Moroccan authorities have warned Spain that they have lost track of 400 suspected militants who trained in al-Qaida terrorist camps in Afghanistan, a newspaper reported Sunday.
Most of the suspects in the Madrid train bombings were Moroccan, prompting that country’s government to alert Spanish anti-terrorism judge Baltasar Garzon of the situation during a meeting in Rabat, Morocco, in early July.
About 600 Moroccans were known to have trained in Afghanistan in camps sponsored by Osama bin Laden, the daily El Pais said, quoting unidentified sources close to police and judicial officials.
But Morocco knew the whereabouts of only 200 of them, El Pais said.
No confirmation immediately available
Spanish Interior Minister Jose Antonio Alonso declined to confirm the report, but said Spanish authorities were in constant contact with their Moroccan counterparts.
The newspaper story backs up statements Garzon made earlier this month to a Spanish parliamentary commission investigating the Madrid bombings. He told the commission that Morocco was teeming with some 100 al-Qaida-linked cells capable of staging suicide attacks in Europe.

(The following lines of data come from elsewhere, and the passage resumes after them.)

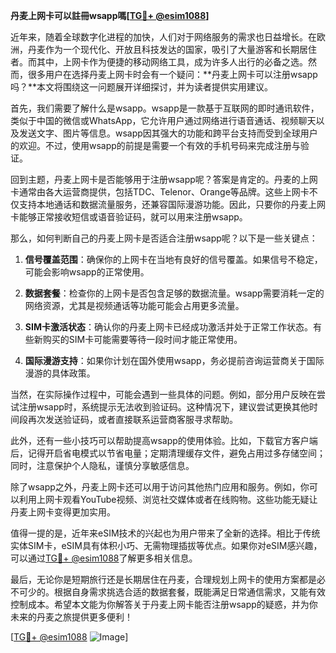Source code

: **丹麦上网卡可以註冊wsapp嗎[[TG💪+ @esim1088](https://t.me/s/esim1088)]**

近年来，随着全球数字化进程的加快，人们对于网络服务的需求也日益增长。在欧洲，丹麦作为一个现代化、开放且科技发达的国家，吸引了大量游客和长期居住者。而其中，上网卡作为便捷的移动网络工具，成为许多人出行的必备之选。然而，很多用户在选择丹麦上网卡时会有一个疑问：**丹麦上网卡可以注册wsapp吗？**本文将围绕这一问题展开详细探讨，并为读者提供实用建议。

首先，我们需要了解什么是wsapp。wsapp是一款基于互联网的即时通讯软件，类似于中国的微信或WhatsApp，它允许用户通过网络进行语音通话、视频聊天以及发送文字、图片等信息。wsapp因其强大的功能和跨平台支持而受到全球用户的欢迎。不过，使用wsapp的前提是需要一个有效的手机号码来完成注册与验证。

回到主题，丹麦上网卡是否能够用于注册wsapp呢？答案是肯定的。丹麦的上网卡通常由各大运营商提供，包括TDC、Telenor、Orange等品牌。这些上网卡不仅支持本地通话和数据流量服务，还兼容国际漫游功能。因此，只要你的丹麦上网卡能够正常接收短信或语音验证码，就可以用来注册wsapp。

那么，如何判断自己的丹麦上网卡是否适合注册wsapp呢？以下是一些关键点：

1. **信号覆盖范围**：确保你的上网卡在当地有良好的信号覆盖。如果信号不稳定，可能会影响wsapp的正常使用。
   
2. **数据套餐**：检查你的上网卡是否包含足够的数据流量。wsapp需要消耗一定的网络资源，尤其是视频通话等功能可能会占用更多流量。

3. **SIM卡激活状态**：确认你的丹麦上网卡已经成功激活并处于正常工作状态。有些新购买的SIM卡可能需要等待一段时间才能正常使用。

4. **国际漫游支持**：如果你计划在国外使用wsapp，务必提前咨询运营商关于国际漫游的具体政策。

当然，在实际操作过程中，可能会遇到一些具体的问题。例如，部分用户反映在尝试注册wsapp时，系统提示无法收到验证码。这种情况下，建议尝试更换其他时间段再次发送验证码，或者直接联系运营商客服寻求帮助。

此外，还有一些小技巧可以帮助提高wsapp的使用体验。比如，下载官方客户端后，记得开启省电模式以节省电量；定期清理缓存文件，避免占用过多存储空间；同时，注意保护个人隐私，谨慎分享敏感信息。

除了wsapp之外，丹麦上网卡还可以用于访问其他热门应用和服务。例如，你可以利用上网卡观看YouTube视频、浏览社交媒体或者在线购物。这些功能无疑让丹麦上网卡变得更加实用。

值得一提的是，近年来eSIM技术的兴起也为用户带来了全新的选择。相比于传统实体SIM卡，eSIM具有体积小巧、无需物理插拔等优点。如果你对eSIM感兴趣，可以通过[TG💪+ @esim1088](https://t.me/s/esim1088)了解更多相关信息。

最后，无论你是短期旅行还是长期居住在丹麦，合理规划上网卡的使用方案都是必不可少的。根据自身需求挑选合适的数据套餐，既能满足日常通信需求，又能有效控制成本。希望本文能为你解答关于丹麦上网卡能否注册wsapp的疑惑，并为你未来的丹麦之旅提供更多便利！

[[TG💪+ @esim1088](https://t.me/s/esim1088) ![Image](https://i.postimg.cc/4NQfJmqS/Snipaste-2025-05-13-00-14-12.png)]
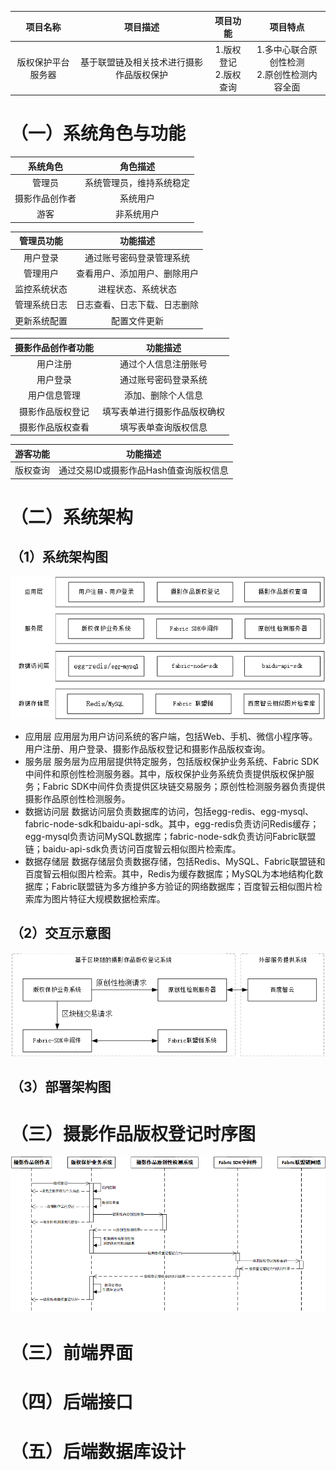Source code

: |项目名称|项目描述|项目功能|项目特点|
|:----:|:----:|:----:|:----:|
|版权保护平台服务器|基于联盟链及相关技术进行摄影作品版权保护|1.版权登记<br> 2.版权查询|1.多中心联合原创性检测<br>2.原创性检测内容全面|

# （一）系统角色与功能

|系统角色|角色描述|
|:----:|:----:|
|管理员|系统管理员，维持系统稳定|
|摄影作品创作者|系统用户|
|游客|非系统用户|

|管理员功能|功能描述|
|:----:|:----:|
|用户登录|通过账号密码登录管理系统|
|管理用户|查看用户、添加用户、删除用户|
|监控系统状态|进程状态、系统状态|
|管理系统日志|日志查看、日志下载、日志删除|
|更新系统配置|配置文件更新|

|摄影作品创作者功能|功能描述|
|:----:|:----:|
|用户注册|通过个人信息注册账号|
|用户登录|通过账号密码登录系统|
|用户信息管理|添加、删除个人信息|
|摄影作品版权登记|填写表单进行摄影作品版权确权|
|摄影作品版权查看|填写表单查询版权信息|

| 游客功能 |                功能描述                |
| :------: | :------------------------------------: |
| 版权查询 | 通过交易ID或摄影作品Hash值查询版权信息 |

# （二）系统架构

## （1）系统架构图

![](./images/系统架构图.png)

- 应用层
应用层为用户访问系统的客户端，包括Web、手机、微信小程序等。用户注册、用户登录、摄影作品版权登记和摄影作品版权查询。
- 服务层
  服务层为应用层提供特定服务，包括版权保护业务系统、Fabric SDK中间件和原创性检测服务器。其中，版权保护业务系统负责提供版权保护服务；Fabric SDK中间件负责提供区块链交易服务；原创性检测服务器负责提供摄影作品原创性检测服务。
- 数据访问层
数据访问层负责数据库的访问，包括egg-redis、egg-mysql、fabric-node-sdk和baidu-api-sdk。其中，egg-redis负责访问Redis缓存；egg-mysql负责访问MySQL数据库；fabric-node-sdk负责访问Fabric联盟链；baidu-api-sdk负责访问百度智云相似图片检索库。
- 数据存储层
数据存储层负责数据存储，包括Redis、MySQL、Fabric联盟链和百度智云相似图片检索。其中，Redis为缓存数据库；MySQL为本地结构化数据库；Fabric联盟链为多方维护多方验证的网络数据库；百度智云相似图片检索库为图片特征大规模数据检索库。
## （2）交互示意图
![](./images/交互示意图.png)

## （3）部署架构图



# （三）摄影作品版权登记时序图

![](./images/摄影作品版权登记时序图.png)



# （三）前端界面





# （四）后端接口





# （五）后端数据库设计
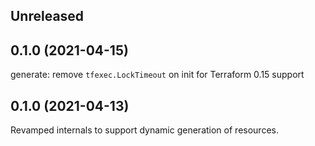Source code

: ## Unreleased

## 0.1.0 (2021-04-15)

generate: remove `tfexec.LockTimeout` on init for Terraform 0.15 support

## 0.1.0 (2021-04-13)

Revamped internals to support dynamic generation of resources.
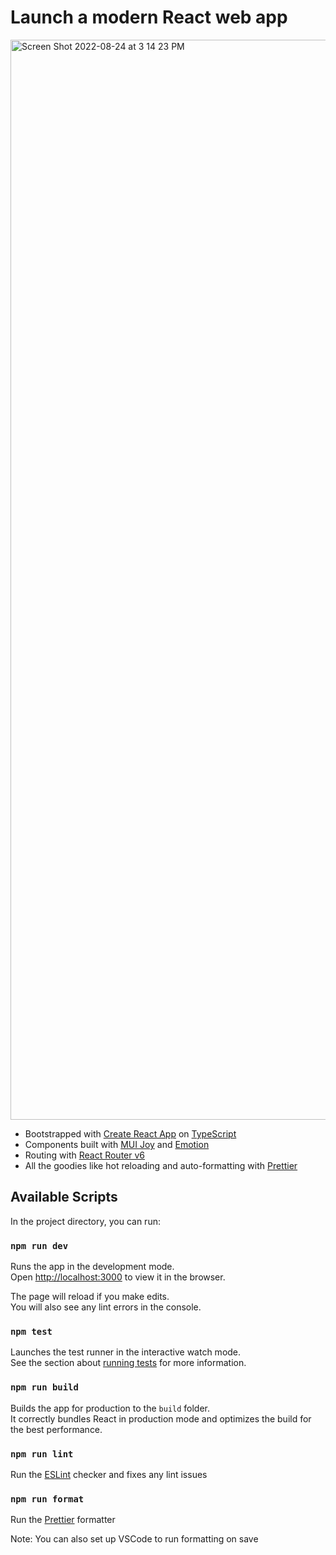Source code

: # Launch a modern React web app
<img width="1728" alt="Screen Shot 2022-08-24 at 3 14 23 PM" src="https://user-images.githubusercontent.com/4950729/186533020-444a60f4-c1d8-4e48-86eb-340c01944c55.png">

- Bootstrapped with [Create React App](https://github.com/facebook/create-react-app) on [TypeScript](https://www.typescriptlang.org/docs/handbook/intro.html)
- Components built with [MUI Joy](https://mui.com/joy-ui/getting-started/overview/) and [Emotion](https://emotion.sh/docs/introduction)
- Routing with [React Router v6](https://reactrouter.com/docs/en/v6/getting-started/overview)
- All the goodies like hot reloading and auto-formatting with [Prettier](https://prettier.io/docs/en/index.html)

## Available Scripts

In the project directory, you can run:

### `npm run dev`

Runs the app in the development mode.\
Open [http://localhost:3000](http://localhost:3000) to view it in the browser.

The page will reload if you make edits.\
You will also see any lint errors in the console.

### `npm test`

Launches the test runner in the interactive watch mode.\
See the section about [running tests](https://facebook.github.io/create-react-app/docs/running-tests) for more information.

### `npm run build`

Builds the app for production to the `build` folder.\
It correctly bundles React in production mode and optimizes the build for the best performance.

### `npm run lint`

Run the [ESLint](https://eslint.org/docs/latest/) checker and fixes any lint issues

### `npm run format`

Run the [Prettier](https://prettier.io/docs/en/index.html) formatter

Note: You can also set up VSCode to run formatting on save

More than 50 people, mostly Moroccans, have been arrested and 16 remain in jail in connection with the train bombings that killed 191 people and injured some 2,000 others.
Garzon told the commission that many of the cells are in northern Morocco and contain members who speak perfect Spanish, allowing them to slip easily in and out of Spain — just a short ferry ride across the Strait of Gibraltar.
He also said the groups raise money by dealing hashish, selling stolen cars and smuggling people into Spain.
El Pais reported Sunday that Moroccan officials and Garzon also discussed greater anti-terrorism cooperation between Spain and Morocco and among North African countries, like Algeria, and European countries, like France and Italy.